Advocates have pushed for decades to expand the compensation program. Front and center tilted downwind in New Mexico, where government scientists and military officials dropped the first atomic bomb in 1945 as part of the top-secret Manhattan Project.

Residents have made it their mission to raise awareness of the lingering effects of nuclear fallout around the Trinity Test Site in southern New Mexico and on the Navajo Nation, where more than 30 million tons of uranium ore have been mined throughout decades to support American nuclear activists.

The chorus has grown louder in the past year as the blockbuster “Oppenheimer” brought new attention to the country’s nuclear history and the legacy of years of nuclear research and bomb-making.

First Congressman Gabe Vasquez, a Democrat from New Mexico who sits on the Armed Services Committee, said Tuesday that national defense spending exceeds $860 billion each year.

“So when you tell me we can’t afford to compensate the people who suffered from pancreatic cancer, miscarriages, the horrors of nuclear fallout and the generation that suffered because of it, it’s a joke to me,” he said.

Vasquez, who faces GOP challenger Yvette Herrell in her re-election bid, suggested the legislation be included in a defense spending measure and that lawmakers find ways to offset the costs by saving money elsewhere.

There is still an opportunity for House leaders to “do the right thing,” he said.

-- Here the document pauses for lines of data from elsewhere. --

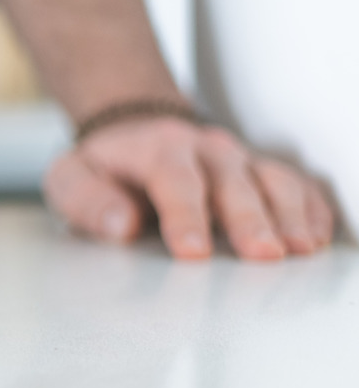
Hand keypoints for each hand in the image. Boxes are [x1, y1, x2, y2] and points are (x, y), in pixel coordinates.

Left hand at [45, 117, 334, 259]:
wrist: (135, 132)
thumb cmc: (103, 167)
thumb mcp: (71, 177)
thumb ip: (87, 200)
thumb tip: (122, 225)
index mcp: (157, 148)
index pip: (174, 180)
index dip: (185, 216)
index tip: (193, 252)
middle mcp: (207, 150)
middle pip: (235, 182)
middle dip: (251, 219)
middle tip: (265, 255)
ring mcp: (241, 160)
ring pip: (275, 180)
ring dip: (291, 215)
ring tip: (302, 250)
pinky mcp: (263, 174)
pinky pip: (298, 186)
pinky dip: (312, 210)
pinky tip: (317, 238)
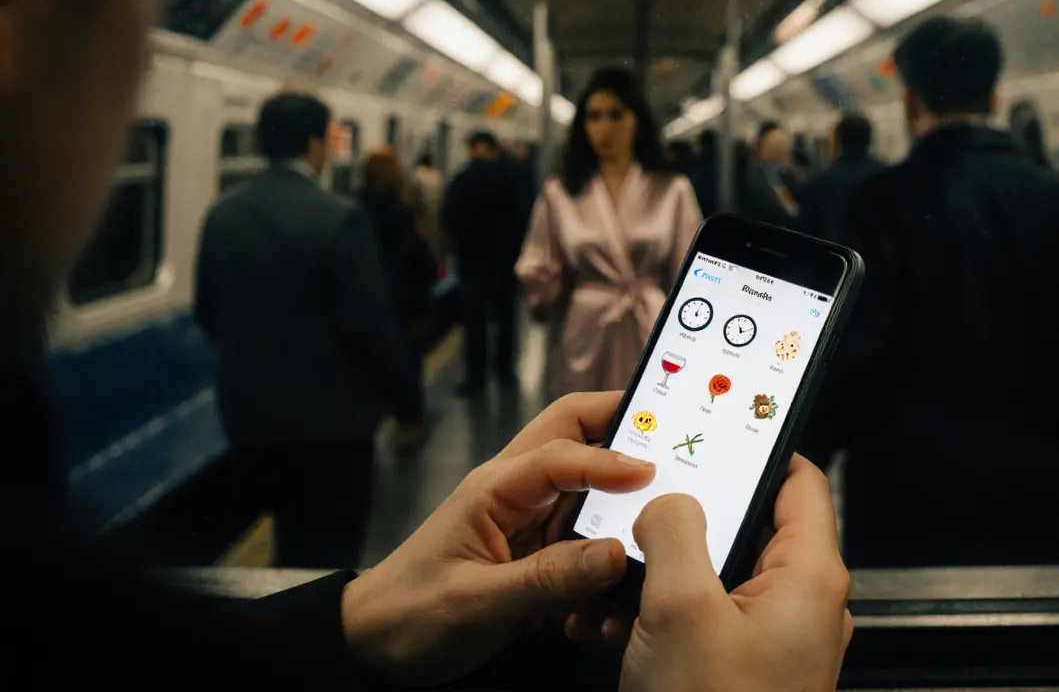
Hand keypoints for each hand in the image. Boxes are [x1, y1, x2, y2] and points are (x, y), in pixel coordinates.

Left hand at [340, 392, 651, 685]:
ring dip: (621, 484)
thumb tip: (616, 553)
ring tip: (665, 492)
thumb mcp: (476, 604)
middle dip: (621, 423)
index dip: (608, 459)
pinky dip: (611, 536)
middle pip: (573, 431)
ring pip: (586, 478)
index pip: (559, 454)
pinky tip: (629, 560)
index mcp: (493, 490)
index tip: (652, 473)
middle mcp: (515, 492)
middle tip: (674, 432)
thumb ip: (546, 580)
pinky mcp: (538, 550)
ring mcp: (528, 518)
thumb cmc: (409, 616)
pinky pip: (585, 529)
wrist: (373, 646)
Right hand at [620, 455, 852, 691]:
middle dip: (691, 516)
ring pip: (719, 575)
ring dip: (668, 573)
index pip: (798, 481)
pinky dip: (668, 615)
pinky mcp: (745, 666)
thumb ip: (674, 535)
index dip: (755, 451)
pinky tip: (625, 625)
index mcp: (809, 578)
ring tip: (624, 575)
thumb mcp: (682, 611)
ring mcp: (774, 638)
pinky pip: (707, 619)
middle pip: (750, 527)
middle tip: (646, 503)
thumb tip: (669, 502)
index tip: (710, 436)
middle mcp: (801, 605)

The law was originally passed more than three decades ago and has paid out about $2.6 billion in that time. The bipartisan group of lawmakers trying to update the law said the government is to blame for exposed residents and workers and should step up.

The proposed legislation would have added parts of Arizona, Utah and Nevada to the program and covered downwinders in New Mexico, Colorado, Idaho, Montana and Guam. Residents exposed to radioactive waste in Missouri, Tennessee, Alaska and Kentucky would also have been covered.

In New Mexico, residents were not warned of the radiological dangers of the Trinity test and did not realize that an atomic explosion was the source of the ash that rained down on them from the detonation. This included families living off the land – growing crops, raising livestock and getting drinking water from cisterns.